Dropbox is one of the most popular collaboration tools on the market. It allows you to save essential documents, keep track of projects, aggregate notes, assign tasks, and much more.
When it was first created in 2007, Dropbox was merely a file-sharing tool. Over the years, it has morphed into a tool that rivals Box or Google Drive in versatility and functionality.
In this post, we’ll teach you about some of Dropbox’s key features as well as share examples of how you can use the software to be more productive.
Understanding Dropbox’s functionality
With both free and paid versions, Dropbox appeals to both individuals and businesses.
When choosing a plan, it’s important to consider the features you’ll need. For instance, if you’re going to be working with large video files, you should go with a larger plan of 3TB or more to ensure you have enough file storage space.
Once you sign up, you can set up space for your team, invite members to join, and download the Dropbox apps to your computer and smartphone.
In its simplest form, you can use Dropbox to download, share, restore, and request files from both Dropbox and non-Dropbox users.
One great idea is to configure the desktop and mobile apps to automatically back up and save local files directly to your Dropbox account. If you are traveling without your computer or in the event your computer crashes, you always have an up-to-date version in the cloud.
In addition, you can use the main activity feature when you need to track whether documents have been shared, aggregate notes, share screenshots, assign tasks to team members, or set deadlines for important deliverables.
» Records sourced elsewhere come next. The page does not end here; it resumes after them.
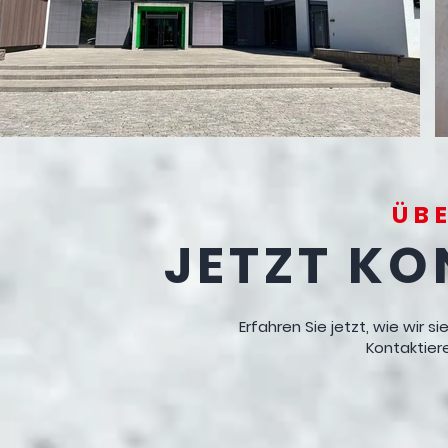
ÜB
JETZT KO
Erfahren Sie jetzt, wie wir s
Kontaktier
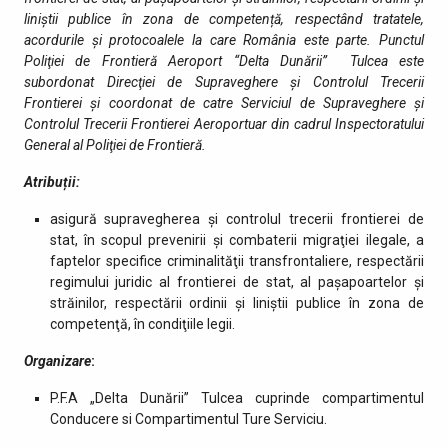
liniștii publice în zona de competență, respectând tratatele,
acordurile și protocoalele la care România este parte.
Punctul
Poliţiei de Frontieră Aeroport “Delta Dunării” Tulcea este
subordonat Direcţiei de Supraveghere şi Controlul Trecerii
Frontierei şi coordonat de catre Serviciul de Supraveghere şi
Controlul Trecerii Frontierei Aeroportuar din cadrul Inspectoratului
General al Poliţiei de Frontieră.
Atribuții:
asigură supravegherea şi controlul trecerii frontierei de
stat, în scopul prevenirii şi combaterii migraţiei ilegale, a
faptelor specifice criminalităţii transfrontaliere, respectării
regimului juridic al frontierei de stat, al paşapoartelor şi
străinilor, respectării ordinii şi liniştii publice în zona de
competenţă, în condiţiile legii.
Organizare
:
P.F.A „Delta Dunării” Tulcea cuprinde compartimentul
Conducere si Compartimentul Ture Serviciu.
You can also use Dropbox Paper — one of their newest features — as your main document hub or “single source of truth” for your organization. It is similar to Google Drive in the sense that files can be shared and worked on within the software. For example, you can create master documents, share them with all stakeholders, and instruct them to share all updates to the right document. This makes it easy for everyone to see where a project or task is.
Another great aspect of Dropbox is how it seamlessly integrates with so many other software apps, including Slack, Zapier, Gmail, and Jotform.
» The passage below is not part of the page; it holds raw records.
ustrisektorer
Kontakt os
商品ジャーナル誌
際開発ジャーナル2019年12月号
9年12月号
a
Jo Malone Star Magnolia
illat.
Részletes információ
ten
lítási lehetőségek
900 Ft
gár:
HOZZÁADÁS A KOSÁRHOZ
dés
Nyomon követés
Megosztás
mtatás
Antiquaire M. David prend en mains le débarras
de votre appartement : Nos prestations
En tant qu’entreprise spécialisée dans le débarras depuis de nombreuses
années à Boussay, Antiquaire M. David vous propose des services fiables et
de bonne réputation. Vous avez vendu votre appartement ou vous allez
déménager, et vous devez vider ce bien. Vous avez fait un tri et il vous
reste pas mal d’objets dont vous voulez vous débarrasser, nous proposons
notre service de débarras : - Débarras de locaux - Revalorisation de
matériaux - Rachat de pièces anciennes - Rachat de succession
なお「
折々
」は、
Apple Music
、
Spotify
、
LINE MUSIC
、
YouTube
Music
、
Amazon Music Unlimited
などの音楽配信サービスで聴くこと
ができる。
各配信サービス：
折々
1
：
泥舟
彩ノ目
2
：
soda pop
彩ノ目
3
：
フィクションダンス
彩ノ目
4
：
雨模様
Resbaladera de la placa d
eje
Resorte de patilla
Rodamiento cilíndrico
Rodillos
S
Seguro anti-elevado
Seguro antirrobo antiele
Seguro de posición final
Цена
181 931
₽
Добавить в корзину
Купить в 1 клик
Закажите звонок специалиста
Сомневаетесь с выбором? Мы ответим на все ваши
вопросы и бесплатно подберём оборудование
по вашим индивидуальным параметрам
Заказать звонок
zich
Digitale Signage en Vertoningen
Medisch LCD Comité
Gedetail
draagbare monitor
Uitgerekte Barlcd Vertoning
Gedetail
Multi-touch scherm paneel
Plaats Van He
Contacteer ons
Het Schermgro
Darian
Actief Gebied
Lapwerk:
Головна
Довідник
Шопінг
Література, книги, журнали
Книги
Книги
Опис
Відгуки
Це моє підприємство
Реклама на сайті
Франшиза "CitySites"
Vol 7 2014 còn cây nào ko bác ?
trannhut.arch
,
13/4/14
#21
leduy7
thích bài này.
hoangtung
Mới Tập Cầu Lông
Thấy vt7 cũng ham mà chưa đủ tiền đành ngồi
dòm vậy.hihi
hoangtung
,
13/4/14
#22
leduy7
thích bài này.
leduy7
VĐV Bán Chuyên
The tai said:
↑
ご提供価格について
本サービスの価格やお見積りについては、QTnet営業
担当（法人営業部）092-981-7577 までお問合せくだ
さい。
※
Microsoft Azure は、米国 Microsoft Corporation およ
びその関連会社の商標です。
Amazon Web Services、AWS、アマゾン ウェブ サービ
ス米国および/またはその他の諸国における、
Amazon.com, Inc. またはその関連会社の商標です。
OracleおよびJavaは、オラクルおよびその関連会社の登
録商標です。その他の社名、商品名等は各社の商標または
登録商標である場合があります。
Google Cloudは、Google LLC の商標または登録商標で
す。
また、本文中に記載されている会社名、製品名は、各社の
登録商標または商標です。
For example, you can use Jotform forms to automatically send files to your Dropbox account.
Three Dropbox use cases
There are countless ways to use Dropbox at work as well as in your personal life. We’ll share three examples below.
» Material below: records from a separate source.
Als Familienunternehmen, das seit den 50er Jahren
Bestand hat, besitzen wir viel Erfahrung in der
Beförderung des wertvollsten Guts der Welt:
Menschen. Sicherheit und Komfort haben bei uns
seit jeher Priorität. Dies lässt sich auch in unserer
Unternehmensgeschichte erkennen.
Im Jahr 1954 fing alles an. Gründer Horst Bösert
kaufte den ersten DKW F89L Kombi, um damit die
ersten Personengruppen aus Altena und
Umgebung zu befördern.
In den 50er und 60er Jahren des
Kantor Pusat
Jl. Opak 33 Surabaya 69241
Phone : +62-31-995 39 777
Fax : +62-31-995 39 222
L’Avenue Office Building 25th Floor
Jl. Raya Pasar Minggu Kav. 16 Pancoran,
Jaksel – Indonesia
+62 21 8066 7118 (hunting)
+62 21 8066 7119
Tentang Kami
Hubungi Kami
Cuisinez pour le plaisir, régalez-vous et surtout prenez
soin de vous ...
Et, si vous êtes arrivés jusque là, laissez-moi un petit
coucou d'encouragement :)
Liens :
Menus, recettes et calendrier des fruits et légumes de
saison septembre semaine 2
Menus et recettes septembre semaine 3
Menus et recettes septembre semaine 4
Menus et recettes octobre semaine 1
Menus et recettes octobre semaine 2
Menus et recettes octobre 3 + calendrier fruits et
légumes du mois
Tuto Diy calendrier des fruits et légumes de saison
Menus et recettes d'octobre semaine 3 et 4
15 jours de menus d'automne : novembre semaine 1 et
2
Work offline and minimize distractions
If you are a writer, video editor, or other creative, you know how important it is to have large blocks of uninterrupted time to get stuff done.
Dropbox has a great feature that allows you to work offline. You can choose which file you want to make available when you aren’t on Wi-Fi and distracted by emails, Slack notifications, and social media. Dropbox also allows you to access all open files on all of your connected devices when you are offline.
Manage design projects
Dropbox can be a great tool for managing visual projects from start to finish, such as a website redesign. For example, you can upload wireframes, collaborate on the site build, and store design graphics in one folder.
When you’re ready to share the final version, you can use the Showcase feature to present your work in a more visually appealing manner.
Back up your team’s important files
Things happen; sometimes you lose or accidentally delete documents. Depending on the plan you have chosen, Dropbox will recover files within 30 to 120 days.
In addition, if you have the Dropbox iOS or Android app, you can also use this feature to back up photos on your smartphone automatically.
Finally, Dropbox has another important feature called remote wipe. If one of your devices is lost or stolen, you can automatically delete Dropbox from that device using another computer.
In sum, whether you are a solopreneur or a middle manager at a 5,000-person company, Dropbox has features that can make you more productive.